The “Six hour avoidance of the misses”. Competitors must finish a twelve pack of beer between noon and six pm on a sunday and completely watch two football games at a bar or buddies house without being caught by the wife. Can you imagine the Olympic comentator's for this event. Colin Ferrel and Ted Kennedy. “Colin, that was a great move by the american Mike Smith” says Kennedy. “He answered the phone, but turned on the bandsaw first to mask his background noise.” Ferrel would respond with, “His use of tools is excellent but he needs to work on his finishing time with the beer.” Bonus points could be awarded for taking the football party to a local gentleman's club. That is what I call a perfect 10. No Mary Lou Retton here.
“Front Yard Gymnastics” Athletes must mow the lawn while avoiding yard clutter. This could be judged on time and style. Yard clutter could include lawn gnomes, plastic swimming pools, jungle gyms, bird feeders, anything with Nascar on it and the wooden rear end of the fake lady in the garden. If this competition were ever held in the south there would have to be a trailer and a pickup truck with no wheels to avoid. If it were in South Central you would have to work around chalk outlines. “That is a huge deduction for interfering with a criminal investigation.”

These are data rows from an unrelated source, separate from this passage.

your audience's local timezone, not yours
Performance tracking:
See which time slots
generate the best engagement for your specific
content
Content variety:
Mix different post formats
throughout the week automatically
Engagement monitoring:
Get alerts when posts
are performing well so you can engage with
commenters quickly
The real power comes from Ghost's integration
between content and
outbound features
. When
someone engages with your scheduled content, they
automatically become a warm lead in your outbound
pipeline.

You know what would be fun, drunk gymnastics. Yes, this is mean and dangerous. But who wouldn't try it at 2 am on a friday night. The uneven bars especially would be hilarious. “Hey, I thought they said these bars were uneven. They look pretty even to me. These bars don't serve Captain Morgan? I am going to need another drink.” I routinely do the floor exercise when I get home from the bar anyway. Usually I trip over the coffee table and land on the floor.
Well the Olympics are one thing, but the Milwaukee Brewers really pissed me off this week.

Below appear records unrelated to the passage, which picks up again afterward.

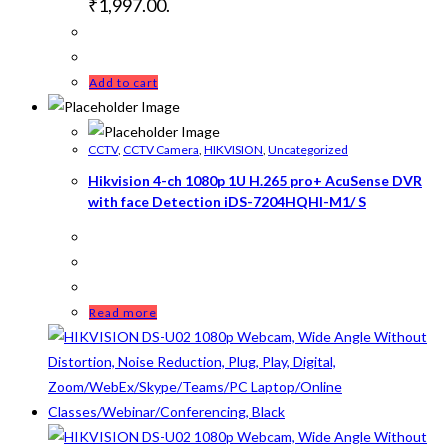
₹1,997.00.
Add to cart
CCTV
,
CCTV Camera
,
HIKVISION
,
Uncategorized
Hikvision 4-ch 1080p 1U H.265 pro+ AcuSense DVR
with face Detection iDS-7204HQHI-M1/ S
Read more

I spent last Saturday night at Miller Park with my friends. We were going to see the Crew take on the defending World Champion Florida Marlins. It also happened to be Jim Gantner Bobblehead night. So there were over 40,000 people in attendance for this game. Dontrelle Willis, who was last year's rookie of the year over Scott Podsednik, started for the Marlins. We get to our seats and then they announce the starting lineup. There were a few things missing from the lineup: Geoff Jenkins, Lyle Overbay and Russell Branyon. I was extremely upset. The Brewers are in the middle of a horrible slump. They have a full stadium. And decide to start the B-Team on a beautiful Saturday night in front of 40,000 Jim Gantner bobbleheads. I understand that all those hitters were lefthanded and the Marlins pitcher was also a lefty. But it still felt like the Brewer's were giving the fans a big middle finger.

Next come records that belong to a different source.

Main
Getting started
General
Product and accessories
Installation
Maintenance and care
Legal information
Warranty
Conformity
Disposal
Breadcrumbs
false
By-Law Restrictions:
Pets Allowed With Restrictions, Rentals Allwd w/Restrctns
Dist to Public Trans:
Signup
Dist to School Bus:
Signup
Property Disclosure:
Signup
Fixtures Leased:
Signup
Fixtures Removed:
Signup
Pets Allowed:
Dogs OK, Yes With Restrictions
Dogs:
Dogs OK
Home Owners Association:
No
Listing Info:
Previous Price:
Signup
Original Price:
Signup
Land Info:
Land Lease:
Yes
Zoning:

To make things worse, Ned Yost had to pinch hit for rookie pitcher Jorge De La Rosa in the fifth inning. Who did Yost have hit? Overbay? NO! Jenkins? NO! Branyon? NO! He had Wes Obermueller pinch hit. Wes Obermueller, who was just recalled from the minors because he wasn't quite bad enough to get released yet. Obermueller, for those of you who dont know, is a pitcher also. Yes, he was batting .360 at the time. But for my money I would rather have Bob Uecker hit than another pitcher. Obermueller is no Brooks Kieschnick, he isnt even Garth Brooks. The reasoning I heard from Ned Yost was that he was the only righthanded hitter on the bench and there were 2 outs and nobody on base. I would have felt better if he had said Overbay, Jenkins and Branyon were all in the can. After eight horrible innings I had to leave. The only highlight was Trent Durrington, that guy hustles on everything. So I convinced my friends to leave in the eigth inning and grab a beer in the parking lot. When we left it was 4-1, Marlins winning. We left just in time because the Marlins added seven runs in the ninth inning to blow out the Brewers 11-1.
Now with 44 games left, the Brewers need to go 26-18 to finish at .500. Well, I for one pledge to not spend another dollar on Brewer tickets until they return to .500 baseball. I will see you guys at opening day 2005.